Completed preclinical development for AZD2811, an Accurin containing AstraZeneca’s Aurora B Kinase inhibitor, for which AstraZeneca initiated a phase 1 clinical study in the fourth quarter of 2015

Advanced collaboration with Pfizer following its exercise of its option to obtain an exclusive license to develop and commercialize an Accurin drug candidate

Achieved $4.0 million milestone with AstraZeneca for dosing first patient in Accurin AZD2811 phase 1 clinical trial

Received $2.5 million option exercise fee from Pfizer to acquire an exclusive license for the development and commercialization of first compound covered by the agreement

Recognized $14.3 million in 2015 in revenue from milestones, option exercises and reimbursable expenses related to our collaborations with AstraZeneca, Pfizer and Roche

Enrolled patients in phase 2 iNSITE 1 and iNSITE 2 trials allowing the Company to report clinical data in April 2016

Completed build out of dedicated manufacturing space, through an arrangement with a large contract manufacturing organization, that is capable of producing ACCURINS at the double-digit kilogram scale

Fourth Quarter and Full Year 2015 Financial Results

Fourth quarter and full year 2015 revenue was $6.4 million and $15.4 million, compared to $3.0 million and $10.4 million for the same periods in 2014, respectively. The increase in revenue for the fourth quarter and full year 2015 was primarily due to the achievement of the $4 million milestone upon dosing of the first patient in Accurin AZD2811 phase 1 clinical trial.

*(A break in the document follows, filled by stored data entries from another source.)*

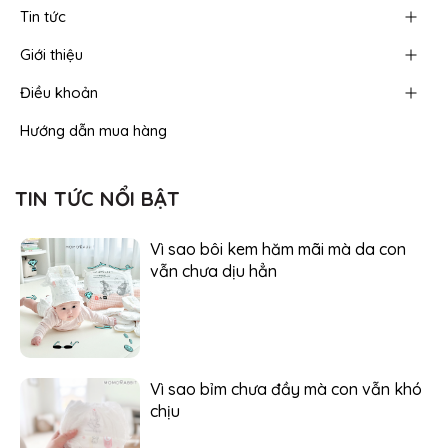
Tin tức
Giới thiệu
Điều khoản
Hướng dẫn mua hàng
TIN TỨC NỔI BẬT
Vì sao bôi kem hăm mãi mà da con
vẫn chưa dịu hẳn
Vì sao bỉm chưa đầy mà con vẫn khó
chịu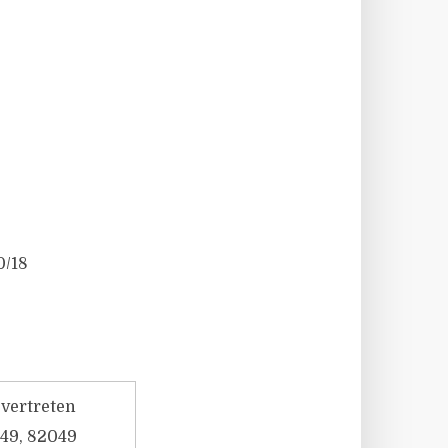
0/18
, vertreten
 49, 82049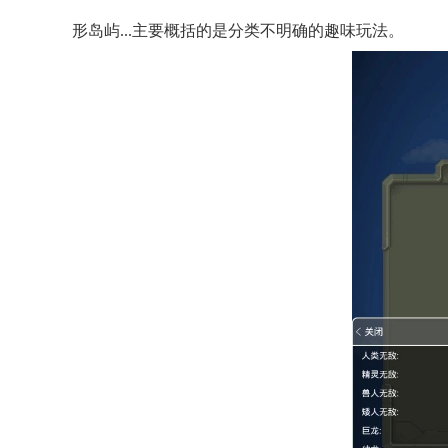
形岛屿...主要概括的是分类不明确的趣味玩法。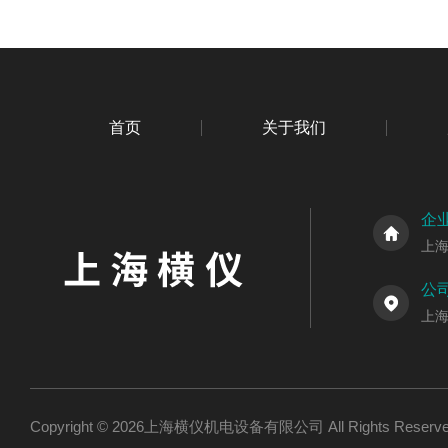
首页
关于我们
企
上
公
上海
Copyright © 2026上海横仪机电设备有限公司 All Rights Res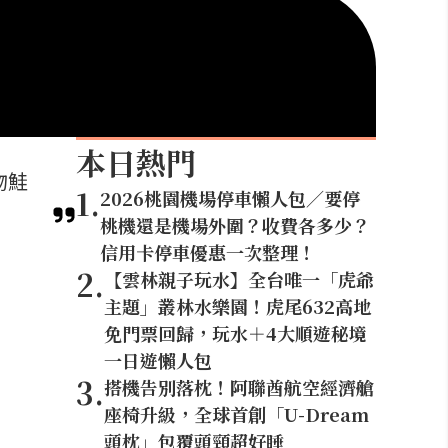
本日熱門
吻鮭
1
.
2026桃園機場停車懶人包／要停
桃機還是機場外圍？收費各多少？
信用卡停車優惠一次整理！
2
.
【雲林親子玩水】全台唯一「虎爺
主題」叢林水樂園！虎尾632高地
免門票回歸，玩水＋4大順遊秘境
一日遊懶人包
3
.
搭機告別落枕！阿聯酋航空經濟艙
座椅升級，全球首創「U-Dream
頭枕」包覆頭頸超好睡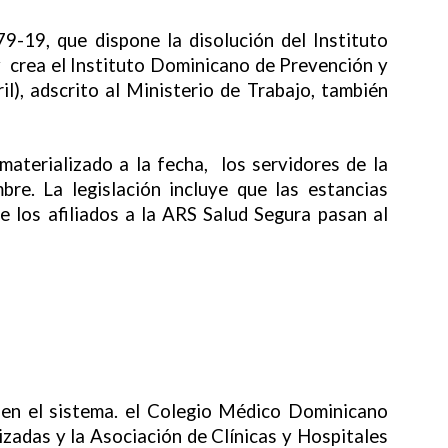
9-19, que dispone la disolución del Instituto
 crea el Instituto Dominicano de Prevención y
l), adscrito al Ministerio de Trabajo, también
materializado a la fecha, los servidores de la
mbre. La legislación incluye que las estancias
e los afiliados a la ARS Salud Segura pasan al
 en el sistema. el Colegio Médico Dominicano
zadas y la Asociación de Clínicas y Hospitales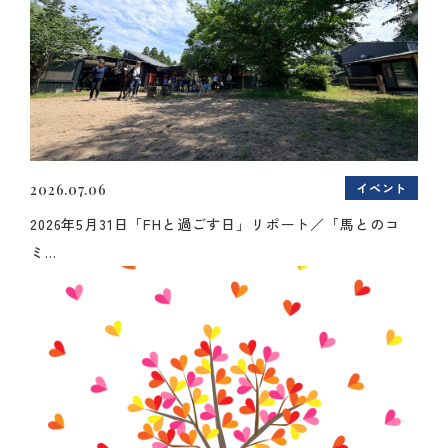
イベント
2026.07.06
2026年5月31日「FHと過ごす日」リポート／「馬とのコ
ミ...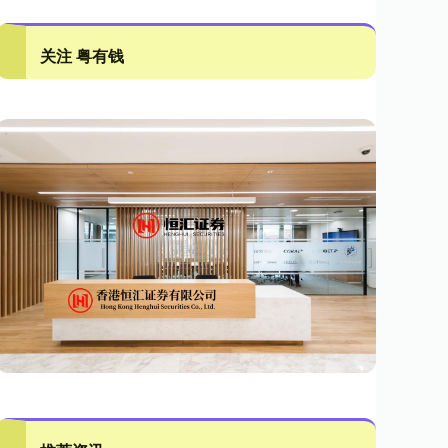
关注 粤有钱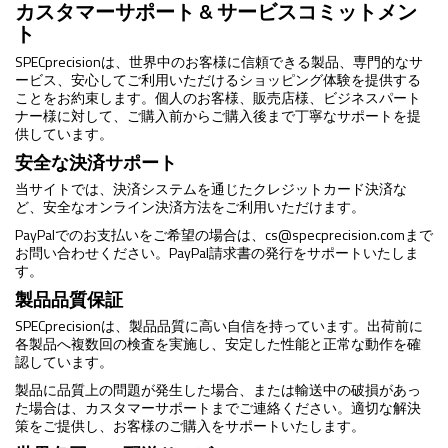
カスタマーサポート & サービスコミットメン
ト
SPECprecisionは、世界中のお客様に信頼できる製品、専門的なサ
ービス、安心してご利用いただけるショッピング体験を提供する
ことをお約束します。個人のお客様、販売店様、ビジネスパート
ナー様に対して、ご購入前からご購入後まで丁寧なサポートを提
供しています。
安全な決済サポート
当サイトでは、決済システムを通じたクレジットカード決済な
ど、安全なオンライン決済方法をご利用いただけます。
PayPalでのお支払いをご希望の場合は、
cs@specprecision.com
まで
お問い合わせください。PayPal請求書の発行をサポートいたしま
す。
製品品質保証
SPECprecisionは、製品品質に高い自信を持っています。出荷前に
各製品へ複数回の検査を実施し、安定した性能と正常な動作を確
認しています。
製品に品質上の問題が発生した場合、または輸送中の破損があっ
た場合は、カスタマーサポートまでご連絡ください。適切な解決
策をご提供し、お客様のご購入をサポートいたします。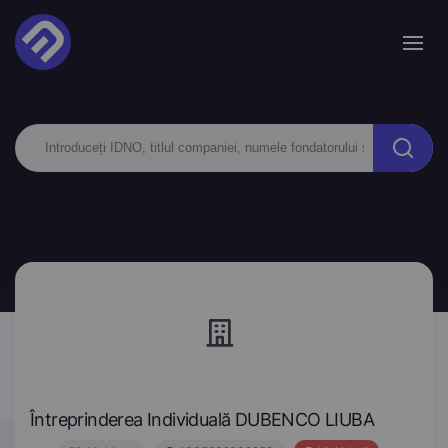
Întreprinderea Individuală DUBENCO LIUBA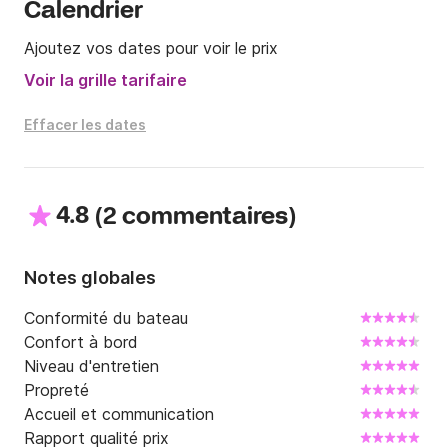
Calendrier
Ajoutez vos dates pour voir le prix
Voir la grille tarifaire
Effacer les dates
4.8
(
)
2 commentaires
Notes globales
Conformité du bateau
Confort à bord
Niveau d'entretien
Propreté
Accueil et communication
Rapport qualité prix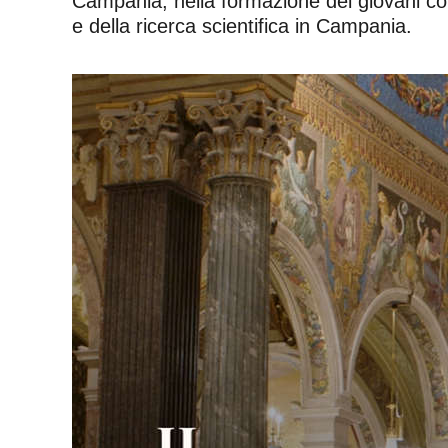
Campania, nella formazione dei giovani colle
e della ricerca scientifica in Campania.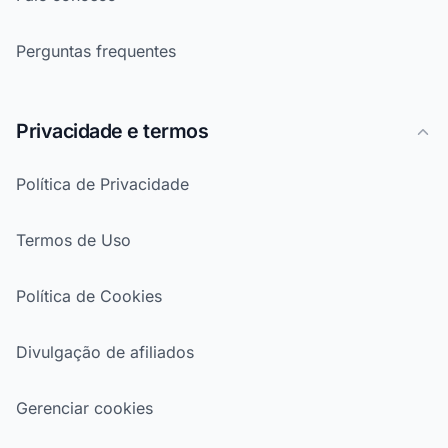
Perguntas frequentes
Privacidade e termos
Política de Privacidade
Termos de Uso
Política de Cookies
Divulgação de afiliados
Gerenciar cookies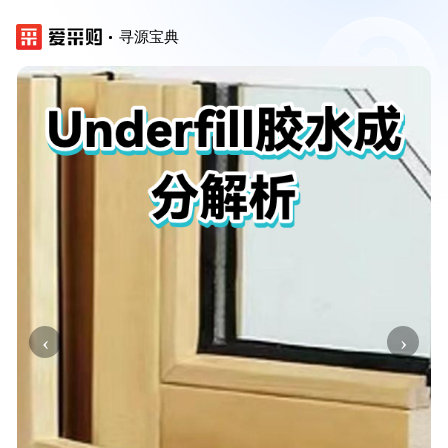
寻源宝典
‹
›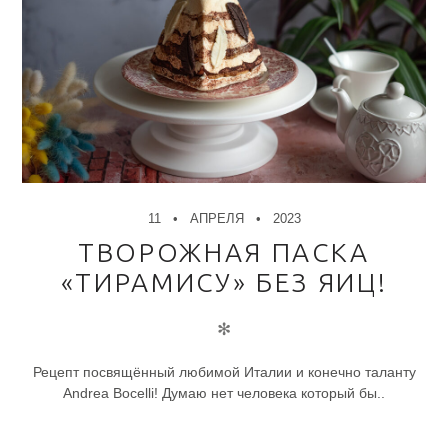
11
АПРЕЛЯ
2023
ТВОРОЖНАЯ ПАСКА
«ТИРАМИСУ» БЕЗ ЯИЦ!
✻
Рецепт посвящённый любимой Италии и конечно таланту
Andrea Bocelli! Думаю нет человека который бы..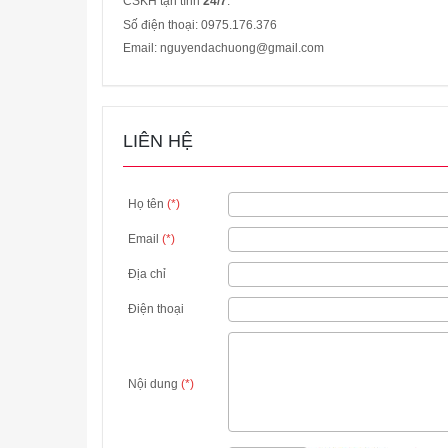
CSKH tận tình
24/7
.
Số điện thoại: 0975.176.376
Email: nguyendachuong@gmail.com
LIÊN HỆ
Họ tên
(*)
Email
(*)
Địa chỉ
Điện thoại
Nội dung
(*)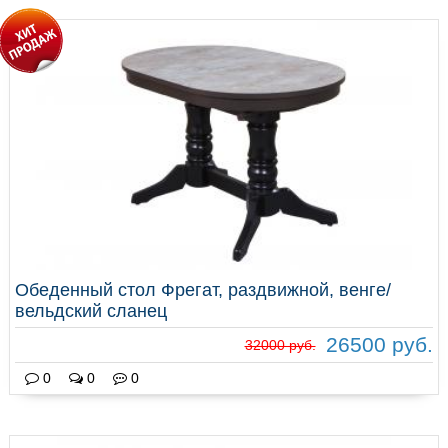
Обеденный стол Фрегат, раздвижной, венге/
вельдский сланец
26500 руб.
32000 руб.
0
0
0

Fourth quarter and full year 2015 research and development (R&D) expenses were $11.1 million and $37.3 million compared to $8.0 million and $28.9 million for the same periods in 2014, respectively. The increase in R&D expenses for the fourth quarter of 2015 compared to the fourth quarter of 2014 was primarily due to higher clinical development expenses of BIND-014 and reimbursable manufacturing expenses related to Accurin AZD2811. The increase in R&D expenses for the full year 2015 compared to the full year 2014 was primarily due to headcount growth to support the development of BIND’s internal programs and our collaborations, which led to an increase in salaries and benefits, higher reimbursable manufacturing expenses related to Accurin AZD2811 and increased clinical development expenses of BIND-014.

Fourth quarter and full year 2015 general and administrative expenses were $4.6 million and $17.6 million, respectively, compared to $4.2 million and $15.1 million for the fourth quarter and full year 2014, respectively.

Fourth quarter net loss was $7.6 million, or $0.37 per basic and diluted share, compared to a net loss of $8.5 million, or $0.51 per basic and diluted share for the fourth quarter of 2014. 2015 net loss was $36.6 million, or $1.81 per basic and diluted share, compared to a net loss of $32.5 million, or $1.97 per basic and diluted share for 2014.

Cash, cash equivalents and short-term investments were $36.9 million as of December 31, 2015. The Company continues to expect its cash, cash equivalents and short-term investments will fund anticipated operations into the fourth quarter of 2016.